In this talk, I would like to give a short introduction to SWHE and show that the limited functionality of SWHE schemes can be sufficient to provide data privacy in specific application scenarios and, most importantly, can lead to constructions efficient enough for practical use. Concretely, I will look at two example applications from different domains: (1) enhancing privacy in recommender systems based on social networks and (2) privately outsourcing forensic image recognition. Using the different characteristics of these settings, I will identify some features of SWHE which make the further study of this type of encryption within the area of Privacy-Enhancing Technologies particularly worthwhile.

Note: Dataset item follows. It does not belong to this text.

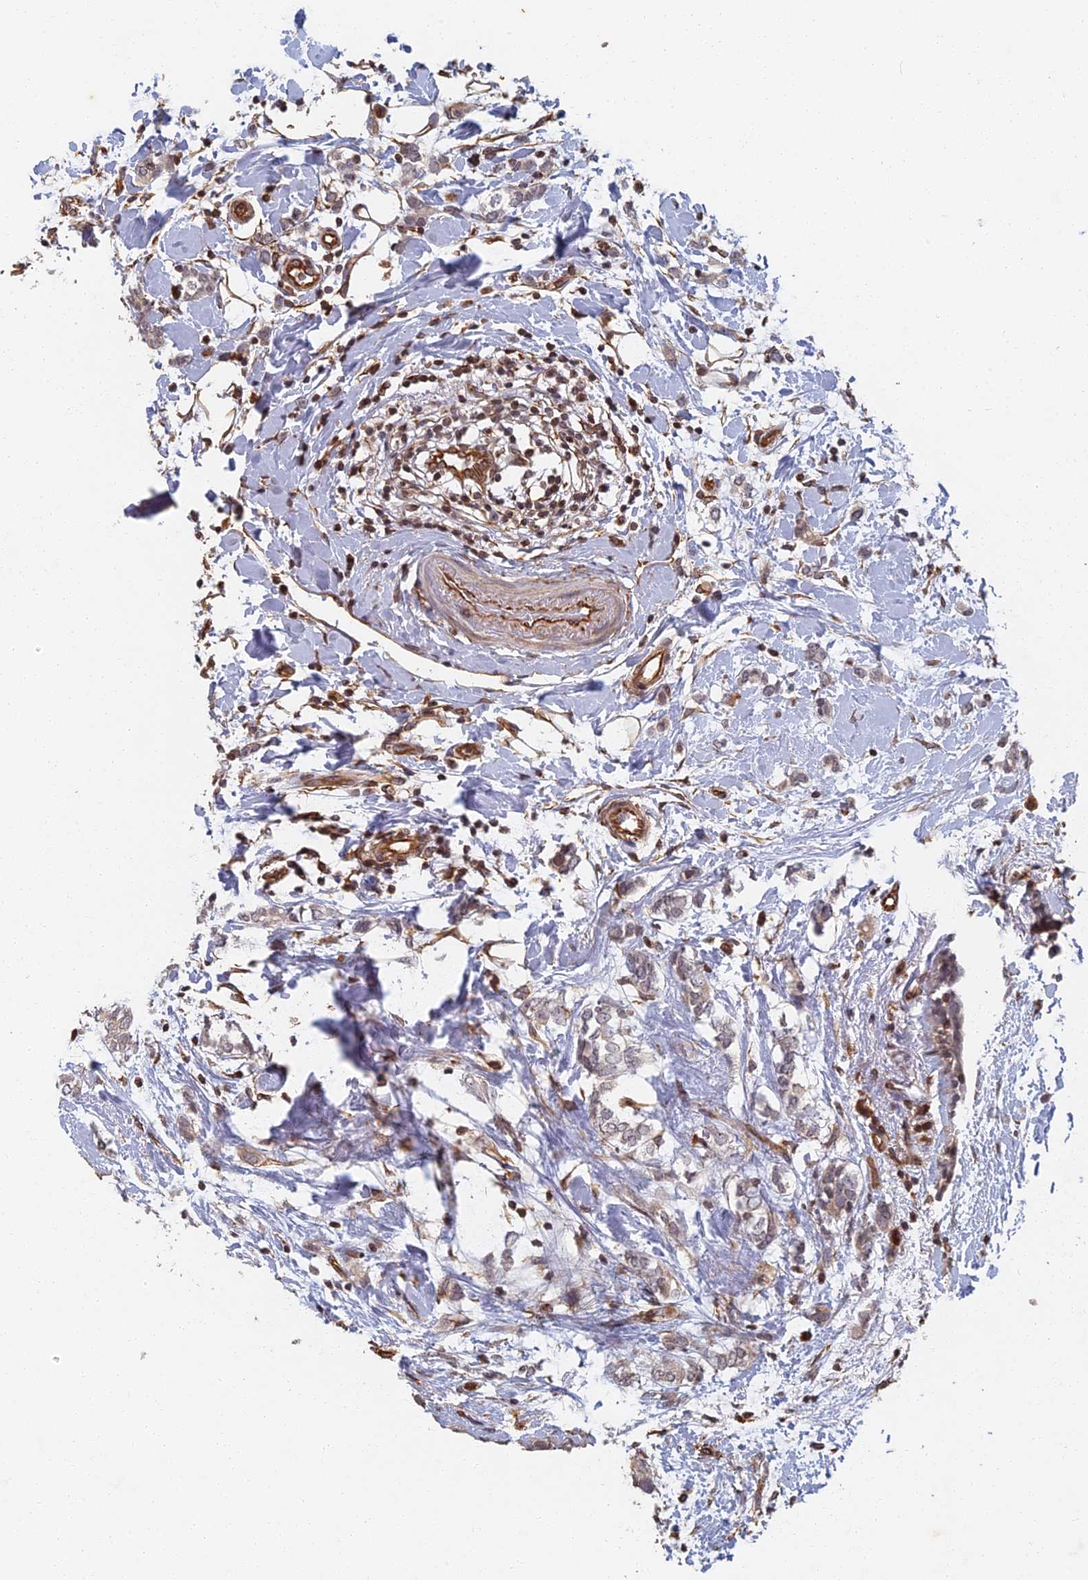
{"staining": {"intensity": "weak", "quantity": "<25%", "location": "cytoplasmic/membranous"}, "tissue": "breast cancer", "cell_type": "Tumor cells", "image_type": "cancer", "snomed": [{"axis": "morphology", "description": "Normal tissue, NOS"}, {"axis": "morphology", "description": "Lobular carcinoma"}, {"axis": "topography", "description": "Breast"}], "caption": "Immunohistochemical staining of lobular carcinoma (breast) exhibits no significant expression in tumor cells. (Brightfield microscopy of DAB immunohistochemistry at high magnification).", "gene": "ABCB10", "patient": {"sex": "female", "age": 47}}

Andreas Peter graduated with a M.Sc. in mathematics at both the University of Cambridge (UK) and the University of Oldenburg (Germany) in 2008 and 2009, respectively. Subsequently, he received the Ph.D. in computer science from the Technical University of Darmstadt (Germany) in 2013. His Ph.D. thesis deals with the topic of secure outsourcing of computation with a special focus on homomorphic encryption. Since 2014, he is employed as an Assistant Professor at the chair of Services, Cybersecurity and Safety at the University of Twente (NL). His research interests include both fundamental and applied security and privacy aspects in IT systems with a focus on privacy-enhancing technologies, cryptographic protocol design and analysis, as well as the application and theory of functional and homomorphic encryption. He served on the program committees of several workshops and conferences devoted to information security and privacy. Since 2015, he serves on the Editorial Board of the MDPI Open Access Journal on Cryptography and the SpringerOpen EURASIP Journal on Information Security.